Het hof verzoekt de bijzondere curator rapport uit te brengen omtrent haar bevindingen.
3.7.7.
In afwachting van het rapport zal het hof de verdere behandeling van het onderhavige hoger beroep aanhouden tot na te melden datum pro forma.

4.De beslissing

Het hof:
benoemt drs.
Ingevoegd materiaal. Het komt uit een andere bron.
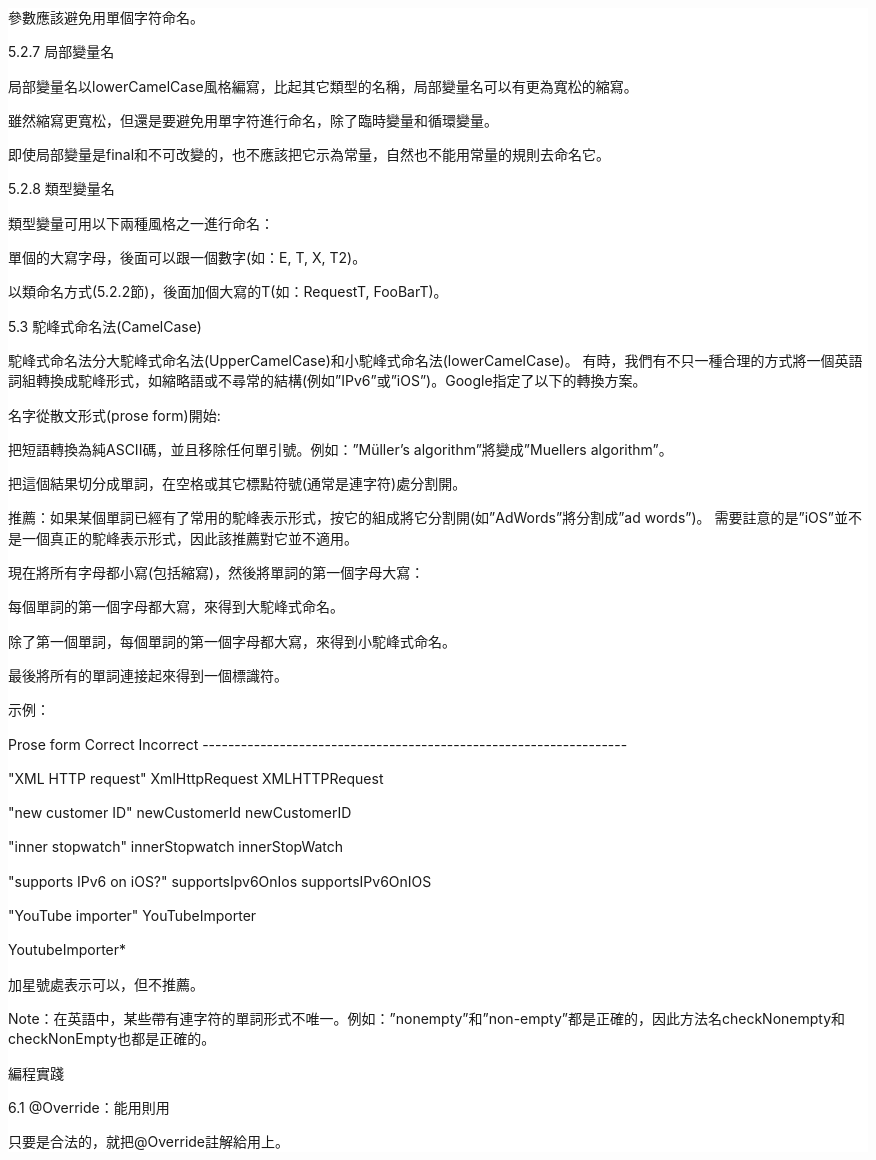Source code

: 參數應該避免用單個字符命名。

5.2.7 局部變量名

局部變量名以lowerCamelCase風格編寫，比起其它類型的名稱，局部變量名可以有更為寬松的縮寫。

雖然縮寫更寬松，但還是要避免用單字符進行命名，除了臨時變量和循環變量。

即使局部變量是final和不可改變的，也不應該把它示為常量，自然也不能用常量的規則去命名它。

5.2.8 類型變量名

類型變量可用以下兩種風格之一進行命名：

單個的大寫字母，後面可以跟一個數字(如：E, T, X, T2)。

以類命名方式(5.2.2節)，後面加個大寫的T(如：RequestT, FooBarT)。

5.3 駝峰式命名法(CamelCase)

駝峰式命名法分大駝峰式命名法(UpperCamelCase)和小駝峰式命名法(lowerCamelCase)。 有時，我們有不只一種合理的方式將一個英語詞組轉換成駝峰形式，如縮略語或不尋常的結構(例如”IPv6”或”iOS”)。Google指定了以下的轉換方案。

名字從散文形式(prose form)開始:

把短語轉換為純ASCII碼，並且移除任何單引號。例如：”Müller’s algorithm”將變成”Muellers algorithm”。

把這個結果切分成單詞，在空格或其它標點符號(通常是連字符)處分割開。

推薦：如果某個單詞已經有了常用的駝峰表示形式，按它的組成將它分割開(如”AdWords”將分割成”ad words”)。 需要註意的是”iOS”並不是一個真正的駝峰表示形式，因此該推薦對它並不適用。

現在將所有字母都小寫(包括縮寫)，然後將單詞的第一個字母大寫：

每個單詞的第一個字母都大寫，來得到大駝峰式命名。

除了第一個單詞，每個單詞的第一個字母都大寫，來得到小駝峰式命名。

最後將所有的單詞連接起來得到一個標識符。

示例：

Prose form Correct Incorrect ------------------------------------------------------------------

"XML HTTP request" XmlHttpRequest XMLHTTPRequest

"new customer ID" newCustomerId newCustomerID

"inner stopwatch" innerStopwatch innerStopWatch

"supports IPv6 on iOS?" supportsIpv6OnIos supportsIPv6OnIOS

"YouTube importer" YouTubeImporter

YoutubeImporter*

加星號處表示可以，但不推薦。

Note：在英語中，某些帶有連字符的單詞形式不唯一。例如：”nonempty”和”non-empty”都是正確的，因此方法名checkNonempty和checkNonEmpty也都是正確的。

編程實踐

6.1 @Override：能用則用

只要是合法的，就把@Override註解給用上。
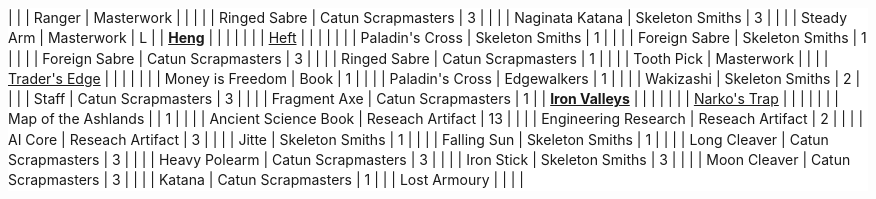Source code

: |                                                    |                                                               | Ranger                                       | Masterwork         |     |
|                                                    |                                                               | Ringed Sabre                                 | Catun Scrapmasters | 3   |
|                                                    |                                                               | Naginata Katana                              | Skeleton Smiths    | 3   |
|                                                    |                                                               | Steady Arm                                   | Masterwork         | L   |
| **[Heng](Heng_(Zone).md "wikilink")**                 |                                                               |                                              |                    |     |
|                                                    | [Heft](Heft.md "wikilink")                                       |                                              |                    |     |
|                                                    |                                                               | Paladin's Cross                              | Skeleton Smiths    | 1   |
|                                                    |                                                               | Foreign Sabre                                | Skeleton Smiths    | 1   |
|                                                    |                                                               | Foreign Sabre                                | Catun Scrapmasters | 3   |
|                                                    |                                                               | Ringed Sabre                                 | Catun Scrapmasters | 1   |
|                                                    |                                                               | Tooth Pick                                   | Masterwork         |     |
|                                                    | [Trader's Edge](Trader's_Edge.md "wikilink")                     |                                              |                    |     |
|                                                    |                                                               | Money is Freedom                             | Book               | 1   |
|                                                    |                                                               | Paladin's Cross                              | Edgewalkers        | 1   |
|                                                    |                                                               | Wakizashi                                    | Skeleton Smiths    | 2   |
|                                                    |                                                               | Staff                                        | Catun Scrapmasters | 3   |
|                                                    |                                                               | Fragment Axe                                 | Catun Scrapmasters | 1   |
| **[Iron Valleys](Iron_Valleys.md "wikilink")**        |                                                               |                                              |                    |     |
|                                                    | [Narko's Trap](Narko's_Trap.md "wikilink")                       |                                              |                    |     |
|                                                    |                                                               | Map of the Ashlands                          |                    | 1   |
|                                                    |                                                               | Ancient Science Book                         | Reseach Artifact   | 13  |
|                                                    |                                                               | Engineering Research                         | Reseach Artifact   | 2   |
|                                                    |                                                               | AI Core                                      | Reseach Artifact   | 3   |
|                                                    |                                                               | Jitte                                        | Skeleton Smiths    | 1   |
|                                                    |                                                               | Falling Sun                                  | Skeleton Smiths    | 1   |
|                                                    |                                                               | Long Cleaver                                 | Catun Scrapmasters | 3   |
|                                                    |                                                               | Heavy Polearm                                | Catun Scrapmasters | 3   |
|                                                    |                                                               | Iron Stick                                   | Skeleton Smiths    | 3   |
|                                                    |                                                               | Moon Cleaver                                 | Catun Scrapmasters | 3   |
|                                                    |                                                               | Katana                                       | Catun Scrapmasters | 1   |
|                                                    | Lost Armoury                                                  |                                              |                    |     |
L. Klaver, p/a Mediation-House, [adres] , [postcode] [vestigingsplaats] , tot bijzondere curator ten behoeve van de belangenbehartiging van
[minderjarige 1] , geboren op [geboortedatum] 2002 te [geboorteplaats] , en
[minderjarige 2] , geboren op [geboortedatum] 2004 te [geboorteplaats] ,
beiden wonende te [postcode] [woonplaats] aan [adres] ,
en met als taakomschrijving als hiervoor beschreven onder rechtsoverweging 3.7.3.;
beveelt dat de griffier van dit hof een afschrift van deze beschikking en een afschrift van alle
stukken aan de bijzondere curator zal toezenden;
bepaalt dat (de advocaten van) partijen per ommegaande adres-, telefoon- en / of
e-mail gegevens van partijen aan de bijzondere curator ter kennis brengen, zodat zo spoedig als mogelijk afspraken kunnen worden gemaakt;
houdt de zaak aan tot 1 november 2018 pro forma;
verzoekt de bijzondere curator aan het hof, met afschrift aan de raadslieden van partijen, schriftelijk te rapporteren tijdig vóór 1 november 2018.
Deze beschikking is gegeven op 13 september 2018 door mrs. E.L. Schaafsma-Beversluis, P.M.M. Mostermans en H. van Winkel en is uitgesproken in het openbaar in tegenwoordigheid van de griffier.